In der Stadtplanung spielen migrationspolitische Gesichtspunkte in Luxemburg bislang keine Rolle. Das muss sich dringend ändern, meinen Experten. Minister François Bausch verspricht eine städtebauliche Zäsur.

Geteilte Gesellschaft: Die mangelnde Durchmischung von Wohnvierteln mit Angehörigen verschiedener sozialer Gruppen ist in Luxemburg nicht nur unter migrationspolitischen Gesichtspunkten ein Problem. (Foto: Rasande Tyskar/Creative Commons)

Geteilte Gesellschaft: Die mangelnde Durchmischung von Wohnvierteln mit Angehörigen verschiedener sozialer Gruppen ist in Luxemburg nicht nur unter migrationspolitischen Gesichtspunkten ein Problem. (Foto: Rasande Tyskar/Creative Commons)

Werden die Themen „Migration“ und „Stadtentwicklung“ in einem Atemzug genannt, ist damit nicht selten die Mahnung beabsichtigt, dass es „Parallelgesellschaften“ zu vermeiden gilt. Parallelgesellschaften entstehen demnach in Straßenzügen oder ganzen Vierteln, die Menschen aus demselben Herkunftsland oder Kulturkreis nach und nach in Beschlag nehmen, und sich damit zugleich von der weiteren Umwelt absondern. Die Folgen davon seien Desintegrationstendenzen in der Gesamtgesellschaft.

Man hört diese Warnung durchaus auch von Menschen, die selbst einst „migriert“ waren, auch wenn das schon eine Weile zurückliegen mag.
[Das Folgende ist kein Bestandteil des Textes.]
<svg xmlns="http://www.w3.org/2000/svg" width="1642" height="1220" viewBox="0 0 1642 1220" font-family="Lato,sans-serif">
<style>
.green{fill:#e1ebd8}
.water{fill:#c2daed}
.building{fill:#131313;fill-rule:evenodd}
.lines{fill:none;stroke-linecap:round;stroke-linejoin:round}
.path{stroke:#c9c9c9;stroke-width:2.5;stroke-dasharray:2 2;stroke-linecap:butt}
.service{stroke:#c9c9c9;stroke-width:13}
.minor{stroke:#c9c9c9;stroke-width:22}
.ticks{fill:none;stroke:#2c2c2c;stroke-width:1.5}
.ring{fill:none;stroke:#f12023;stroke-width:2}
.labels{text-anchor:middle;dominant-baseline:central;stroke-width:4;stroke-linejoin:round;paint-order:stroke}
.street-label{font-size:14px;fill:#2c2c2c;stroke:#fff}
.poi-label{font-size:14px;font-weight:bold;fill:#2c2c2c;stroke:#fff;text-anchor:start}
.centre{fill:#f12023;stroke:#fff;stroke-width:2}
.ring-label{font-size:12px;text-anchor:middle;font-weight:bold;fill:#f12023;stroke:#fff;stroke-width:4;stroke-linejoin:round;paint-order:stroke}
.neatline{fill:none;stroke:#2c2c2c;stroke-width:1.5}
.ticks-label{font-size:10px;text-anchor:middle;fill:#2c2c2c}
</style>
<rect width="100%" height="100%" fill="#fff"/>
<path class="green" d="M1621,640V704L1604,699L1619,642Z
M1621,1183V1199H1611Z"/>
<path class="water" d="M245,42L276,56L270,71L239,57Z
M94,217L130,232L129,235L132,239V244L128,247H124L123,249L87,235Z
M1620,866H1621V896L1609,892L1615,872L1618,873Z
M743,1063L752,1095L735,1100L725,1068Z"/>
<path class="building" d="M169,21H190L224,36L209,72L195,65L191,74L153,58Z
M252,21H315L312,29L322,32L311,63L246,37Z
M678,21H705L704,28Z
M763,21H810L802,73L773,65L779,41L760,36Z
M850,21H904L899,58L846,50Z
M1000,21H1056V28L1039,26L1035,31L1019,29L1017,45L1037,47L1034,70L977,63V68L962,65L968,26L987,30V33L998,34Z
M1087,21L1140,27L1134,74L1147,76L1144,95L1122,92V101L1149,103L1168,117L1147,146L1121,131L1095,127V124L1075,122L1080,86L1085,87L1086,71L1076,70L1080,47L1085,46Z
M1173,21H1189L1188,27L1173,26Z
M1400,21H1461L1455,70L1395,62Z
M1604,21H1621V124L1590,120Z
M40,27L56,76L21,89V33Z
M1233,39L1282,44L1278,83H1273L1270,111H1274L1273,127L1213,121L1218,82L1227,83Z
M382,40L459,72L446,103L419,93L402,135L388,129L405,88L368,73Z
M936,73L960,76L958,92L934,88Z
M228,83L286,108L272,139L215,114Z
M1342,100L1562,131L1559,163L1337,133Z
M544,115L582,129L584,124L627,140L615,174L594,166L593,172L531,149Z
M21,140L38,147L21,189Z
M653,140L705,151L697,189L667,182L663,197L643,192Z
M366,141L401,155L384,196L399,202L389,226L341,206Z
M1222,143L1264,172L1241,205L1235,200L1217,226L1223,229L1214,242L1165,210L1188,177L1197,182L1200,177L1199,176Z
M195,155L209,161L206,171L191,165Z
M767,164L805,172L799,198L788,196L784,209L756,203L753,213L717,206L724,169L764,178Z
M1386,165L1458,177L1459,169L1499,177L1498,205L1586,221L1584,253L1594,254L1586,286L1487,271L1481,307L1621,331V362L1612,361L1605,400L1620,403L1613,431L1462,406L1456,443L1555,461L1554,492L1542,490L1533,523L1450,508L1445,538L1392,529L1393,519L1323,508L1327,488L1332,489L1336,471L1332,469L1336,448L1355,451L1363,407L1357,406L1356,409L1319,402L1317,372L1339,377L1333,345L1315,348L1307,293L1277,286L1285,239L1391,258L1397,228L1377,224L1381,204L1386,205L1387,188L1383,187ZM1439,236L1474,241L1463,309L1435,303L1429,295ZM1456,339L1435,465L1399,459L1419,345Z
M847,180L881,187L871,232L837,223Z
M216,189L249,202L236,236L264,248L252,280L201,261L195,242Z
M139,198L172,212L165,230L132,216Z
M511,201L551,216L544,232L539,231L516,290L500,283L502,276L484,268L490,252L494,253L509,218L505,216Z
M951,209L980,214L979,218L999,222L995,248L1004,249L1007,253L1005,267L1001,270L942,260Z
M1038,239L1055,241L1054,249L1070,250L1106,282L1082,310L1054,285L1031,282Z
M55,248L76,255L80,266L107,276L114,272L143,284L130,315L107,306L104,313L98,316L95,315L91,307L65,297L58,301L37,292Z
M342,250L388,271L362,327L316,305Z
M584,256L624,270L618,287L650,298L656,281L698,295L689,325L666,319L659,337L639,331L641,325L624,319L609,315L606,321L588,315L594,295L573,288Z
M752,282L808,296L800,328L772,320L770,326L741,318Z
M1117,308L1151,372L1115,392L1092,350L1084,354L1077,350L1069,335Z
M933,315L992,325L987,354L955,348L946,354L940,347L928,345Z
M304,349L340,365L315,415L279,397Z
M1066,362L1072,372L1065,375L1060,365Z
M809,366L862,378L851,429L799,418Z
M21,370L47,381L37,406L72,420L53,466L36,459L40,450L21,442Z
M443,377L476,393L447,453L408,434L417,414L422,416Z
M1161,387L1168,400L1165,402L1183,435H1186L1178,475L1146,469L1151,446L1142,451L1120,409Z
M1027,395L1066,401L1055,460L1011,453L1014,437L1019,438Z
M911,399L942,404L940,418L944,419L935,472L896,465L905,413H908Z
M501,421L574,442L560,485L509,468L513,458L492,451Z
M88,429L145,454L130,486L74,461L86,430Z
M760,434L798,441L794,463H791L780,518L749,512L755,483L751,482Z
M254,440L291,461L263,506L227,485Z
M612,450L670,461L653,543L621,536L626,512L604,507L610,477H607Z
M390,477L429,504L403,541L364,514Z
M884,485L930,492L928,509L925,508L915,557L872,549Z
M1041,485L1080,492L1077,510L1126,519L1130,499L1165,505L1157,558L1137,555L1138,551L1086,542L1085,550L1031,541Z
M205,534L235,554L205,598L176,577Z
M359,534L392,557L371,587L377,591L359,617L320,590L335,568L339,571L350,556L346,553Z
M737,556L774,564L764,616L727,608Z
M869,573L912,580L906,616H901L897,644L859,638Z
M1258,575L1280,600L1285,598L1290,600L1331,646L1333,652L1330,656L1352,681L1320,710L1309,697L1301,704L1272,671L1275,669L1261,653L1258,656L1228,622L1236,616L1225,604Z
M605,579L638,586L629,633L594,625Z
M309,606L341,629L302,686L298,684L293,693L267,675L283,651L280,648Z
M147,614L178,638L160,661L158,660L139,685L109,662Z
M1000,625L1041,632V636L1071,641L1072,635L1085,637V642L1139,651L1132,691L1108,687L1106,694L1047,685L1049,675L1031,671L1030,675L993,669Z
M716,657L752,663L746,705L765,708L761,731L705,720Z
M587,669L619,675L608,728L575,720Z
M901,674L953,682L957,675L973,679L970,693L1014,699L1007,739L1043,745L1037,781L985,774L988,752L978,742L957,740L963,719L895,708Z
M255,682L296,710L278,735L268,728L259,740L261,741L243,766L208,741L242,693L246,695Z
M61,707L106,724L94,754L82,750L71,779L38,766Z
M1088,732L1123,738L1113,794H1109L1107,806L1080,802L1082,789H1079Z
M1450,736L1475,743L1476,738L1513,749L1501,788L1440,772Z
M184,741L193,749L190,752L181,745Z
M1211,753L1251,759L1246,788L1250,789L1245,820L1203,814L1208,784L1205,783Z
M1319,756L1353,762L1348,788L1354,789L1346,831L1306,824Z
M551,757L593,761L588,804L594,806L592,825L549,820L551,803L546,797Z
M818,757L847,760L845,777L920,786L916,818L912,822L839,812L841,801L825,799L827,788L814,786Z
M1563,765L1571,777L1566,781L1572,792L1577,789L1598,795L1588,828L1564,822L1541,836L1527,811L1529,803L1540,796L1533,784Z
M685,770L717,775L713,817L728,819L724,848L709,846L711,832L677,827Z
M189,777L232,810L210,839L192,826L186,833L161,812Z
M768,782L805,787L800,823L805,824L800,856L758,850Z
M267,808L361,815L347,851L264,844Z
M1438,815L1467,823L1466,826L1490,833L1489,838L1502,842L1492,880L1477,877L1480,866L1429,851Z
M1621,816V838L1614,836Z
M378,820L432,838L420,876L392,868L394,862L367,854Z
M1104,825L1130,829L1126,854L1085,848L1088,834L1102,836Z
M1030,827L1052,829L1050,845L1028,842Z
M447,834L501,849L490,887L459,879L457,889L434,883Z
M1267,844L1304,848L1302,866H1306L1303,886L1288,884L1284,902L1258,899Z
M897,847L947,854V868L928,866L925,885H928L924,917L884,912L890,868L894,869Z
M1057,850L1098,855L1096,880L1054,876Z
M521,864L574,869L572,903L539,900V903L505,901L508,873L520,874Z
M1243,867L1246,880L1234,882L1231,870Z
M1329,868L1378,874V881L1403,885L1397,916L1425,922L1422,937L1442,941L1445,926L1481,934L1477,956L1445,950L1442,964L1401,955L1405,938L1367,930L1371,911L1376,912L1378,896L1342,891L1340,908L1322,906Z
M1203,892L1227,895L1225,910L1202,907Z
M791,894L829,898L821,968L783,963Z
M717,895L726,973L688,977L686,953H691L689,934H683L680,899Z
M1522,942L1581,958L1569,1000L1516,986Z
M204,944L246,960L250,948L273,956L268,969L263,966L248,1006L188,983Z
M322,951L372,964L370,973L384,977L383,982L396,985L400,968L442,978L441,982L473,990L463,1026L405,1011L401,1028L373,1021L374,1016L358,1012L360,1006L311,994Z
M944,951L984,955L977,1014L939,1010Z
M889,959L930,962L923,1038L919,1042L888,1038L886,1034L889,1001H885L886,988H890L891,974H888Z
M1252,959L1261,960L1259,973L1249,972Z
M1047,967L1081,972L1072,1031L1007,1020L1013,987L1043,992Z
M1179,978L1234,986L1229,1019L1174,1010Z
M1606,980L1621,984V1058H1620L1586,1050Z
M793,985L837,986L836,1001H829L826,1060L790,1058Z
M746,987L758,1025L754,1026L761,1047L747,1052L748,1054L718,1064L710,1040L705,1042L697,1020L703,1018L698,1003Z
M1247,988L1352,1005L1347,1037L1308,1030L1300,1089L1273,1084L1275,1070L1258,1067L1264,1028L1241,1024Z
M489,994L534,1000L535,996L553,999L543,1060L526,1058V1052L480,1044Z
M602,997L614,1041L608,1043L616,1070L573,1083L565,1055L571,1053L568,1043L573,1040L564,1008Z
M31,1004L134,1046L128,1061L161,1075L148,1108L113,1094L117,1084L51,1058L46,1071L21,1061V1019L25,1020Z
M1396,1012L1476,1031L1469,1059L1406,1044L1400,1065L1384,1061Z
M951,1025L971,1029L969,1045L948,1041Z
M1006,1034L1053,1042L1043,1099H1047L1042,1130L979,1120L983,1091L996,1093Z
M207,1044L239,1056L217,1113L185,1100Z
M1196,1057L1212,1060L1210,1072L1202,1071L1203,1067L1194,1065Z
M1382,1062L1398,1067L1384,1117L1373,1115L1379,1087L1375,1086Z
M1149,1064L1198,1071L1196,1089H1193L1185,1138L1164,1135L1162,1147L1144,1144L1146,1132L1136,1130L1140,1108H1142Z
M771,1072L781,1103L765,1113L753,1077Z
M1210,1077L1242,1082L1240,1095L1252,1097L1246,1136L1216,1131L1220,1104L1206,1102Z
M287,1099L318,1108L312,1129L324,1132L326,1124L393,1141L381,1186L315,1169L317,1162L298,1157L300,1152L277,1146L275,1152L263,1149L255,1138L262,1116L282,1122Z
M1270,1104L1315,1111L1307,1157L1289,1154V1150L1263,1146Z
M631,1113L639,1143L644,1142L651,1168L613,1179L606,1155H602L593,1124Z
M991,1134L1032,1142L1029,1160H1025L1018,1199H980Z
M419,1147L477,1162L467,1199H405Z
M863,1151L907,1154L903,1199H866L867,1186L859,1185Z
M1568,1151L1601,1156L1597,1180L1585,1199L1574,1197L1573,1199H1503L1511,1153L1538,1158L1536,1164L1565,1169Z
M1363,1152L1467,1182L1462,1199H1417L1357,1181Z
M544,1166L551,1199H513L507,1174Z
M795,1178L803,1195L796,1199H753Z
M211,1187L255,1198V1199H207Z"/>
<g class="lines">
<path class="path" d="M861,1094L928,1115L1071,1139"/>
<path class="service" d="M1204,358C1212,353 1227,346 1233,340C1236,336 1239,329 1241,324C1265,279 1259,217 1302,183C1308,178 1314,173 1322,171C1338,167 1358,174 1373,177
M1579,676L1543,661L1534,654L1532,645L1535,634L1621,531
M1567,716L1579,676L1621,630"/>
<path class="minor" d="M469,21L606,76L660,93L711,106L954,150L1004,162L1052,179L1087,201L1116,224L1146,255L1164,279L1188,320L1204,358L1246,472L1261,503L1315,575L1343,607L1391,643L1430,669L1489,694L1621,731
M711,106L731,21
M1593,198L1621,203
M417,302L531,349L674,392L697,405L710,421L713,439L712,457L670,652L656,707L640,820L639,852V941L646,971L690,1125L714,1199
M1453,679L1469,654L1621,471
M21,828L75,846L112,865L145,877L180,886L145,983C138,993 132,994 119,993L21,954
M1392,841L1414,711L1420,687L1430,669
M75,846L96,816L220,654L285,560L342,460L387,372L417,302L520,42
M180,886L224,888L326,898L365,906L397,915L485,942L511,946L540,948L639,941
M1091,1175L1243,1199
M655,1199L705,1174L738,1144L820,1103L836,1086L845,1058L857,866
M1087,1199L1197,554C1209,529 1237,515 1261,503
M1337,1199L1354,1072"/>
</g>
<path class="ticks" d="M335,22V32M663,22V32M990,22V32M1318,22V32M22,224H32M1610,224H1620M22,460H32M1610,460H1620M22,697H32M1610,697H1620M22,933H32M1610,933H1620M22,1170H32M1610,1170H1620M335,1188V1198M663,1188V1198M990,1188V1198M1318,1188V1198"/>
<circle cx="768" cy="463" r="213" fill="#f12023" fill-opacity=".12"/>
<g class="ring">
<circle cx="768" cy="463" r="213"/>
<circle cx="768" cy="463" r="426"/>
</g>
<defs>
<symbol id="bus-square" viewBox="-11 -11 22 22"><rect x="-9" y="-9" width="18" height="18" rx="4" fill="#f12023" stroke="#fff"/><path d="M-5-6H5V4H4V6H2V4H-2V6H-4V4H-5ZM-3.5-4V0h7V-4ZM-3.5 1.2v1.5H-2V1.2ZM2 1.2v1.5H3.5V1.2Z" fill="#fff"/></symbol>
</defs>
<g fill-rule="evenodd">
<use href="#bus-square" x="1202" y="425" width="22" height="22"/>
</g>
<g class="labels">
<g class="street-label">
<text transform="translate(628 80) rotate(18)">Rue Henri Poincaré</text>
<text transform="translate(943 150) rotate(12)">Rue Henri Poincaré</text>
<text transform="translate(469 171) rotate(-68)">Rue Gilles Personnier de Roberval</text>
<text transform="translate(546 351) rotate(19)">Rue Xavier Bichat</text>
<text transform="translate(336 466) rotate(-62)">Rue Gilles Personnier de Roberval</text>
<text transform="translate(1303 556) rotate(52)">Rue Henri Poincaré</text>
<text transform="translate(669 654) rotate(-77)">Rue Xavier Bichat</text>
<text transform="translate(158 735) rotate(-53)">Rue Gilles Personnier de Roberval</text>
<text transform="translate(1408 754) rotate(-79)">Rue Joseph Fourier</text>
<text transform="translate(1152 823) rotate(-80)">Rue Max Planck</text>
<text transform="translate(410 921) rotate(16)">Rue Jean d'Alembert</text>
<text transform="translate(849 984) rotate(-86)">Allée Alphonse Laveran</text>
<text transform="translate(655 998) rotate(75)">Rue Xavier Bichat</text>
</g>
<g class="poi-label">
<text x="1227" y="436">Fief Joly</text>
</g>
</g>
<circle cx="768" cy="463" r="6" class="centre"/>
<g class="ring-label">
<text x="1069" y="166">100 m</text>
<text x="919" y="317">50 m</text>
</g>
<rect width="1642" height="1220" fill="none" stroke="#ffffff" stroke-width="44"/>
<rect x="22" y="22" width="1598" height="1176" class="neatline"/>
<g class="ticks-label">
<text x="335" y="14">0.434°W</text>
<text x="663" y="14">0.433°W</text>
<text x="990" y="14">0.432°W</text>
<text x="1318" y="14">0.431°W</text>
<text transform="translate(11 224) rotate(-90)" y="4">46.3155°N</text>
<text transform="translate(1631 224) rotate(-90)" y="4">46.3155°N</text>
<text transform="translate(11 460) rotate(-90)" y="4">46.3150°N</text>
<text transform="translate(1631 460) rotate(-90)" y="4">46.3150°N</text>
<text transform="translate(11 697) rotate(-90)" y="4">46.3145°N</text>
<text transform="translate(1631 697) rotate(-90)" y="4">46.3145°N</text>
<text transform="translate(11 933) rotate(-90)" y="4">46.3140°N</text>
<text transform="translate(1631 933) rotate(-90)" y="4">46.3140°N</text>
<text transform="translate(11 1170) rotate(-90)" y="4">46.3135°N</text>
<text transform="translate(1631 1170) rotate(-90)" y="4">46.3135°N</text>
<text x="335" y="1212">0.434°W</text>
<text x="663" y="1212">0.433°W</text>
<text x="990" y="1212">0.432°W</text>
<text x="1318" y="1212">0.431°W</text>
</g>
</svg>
Solche Zuwanderer haben sich bei ihrer Ankunft bewusst dafür entschieden, sich von den Angehörigen des eigenen Herkunftslands am neuen Wohnort eher fernzuhalten. Sie erinnern sich allerdings auch, was diese Entscheidung für sie in den ersten Jahren im neuen Land bedeutete: Einsamkeit, Isolation. Mindestens so lange, bis sie die fremde Sprache einigermaßen erlernt und Arbeit gefunden hatten. Den Alteingesessenen sollte also bewusst sein, was sie den Neuankömmlingen mit ihrer Forderung, auf ein Leben in homogenen Inseln zu verzichten, tatsächlich abverlangen. Zumindest, solange die Gesellschaft ihnen nichts anderes zu bieten hat.

Die Auswirkungen von Migration auf die Stadtentwicklung sind eine seit jeher – und nicht nur in der luxemburgischen Hauptstadt – aktuelle gesellschaftliche Problematik. Doch mit den Flüchtlingsbewegungen und Neuankömmlingen der jüngeren Zeit ist das Thema besonders drängend geworden. Das sieht auch François Bausch so, als Minister für nachhaltige Entwicklung und Infrastruktur maßgeblicher Akteur der hierfür zuständigen Politik. Die Frage jedoch, ob daher Stadtplanung in Luxemburg dezidiert auch aus migrationspolitischer Perspektive betrieben wird, kann er nur verneinen: „Zur Zeit, das muss ich ganz ehrlich sagen, noch nicht.“ Das soll sich nun aber ändern, wobei Bausch auch Impulse durch Erfahrungen aus dem Ausland erhofft.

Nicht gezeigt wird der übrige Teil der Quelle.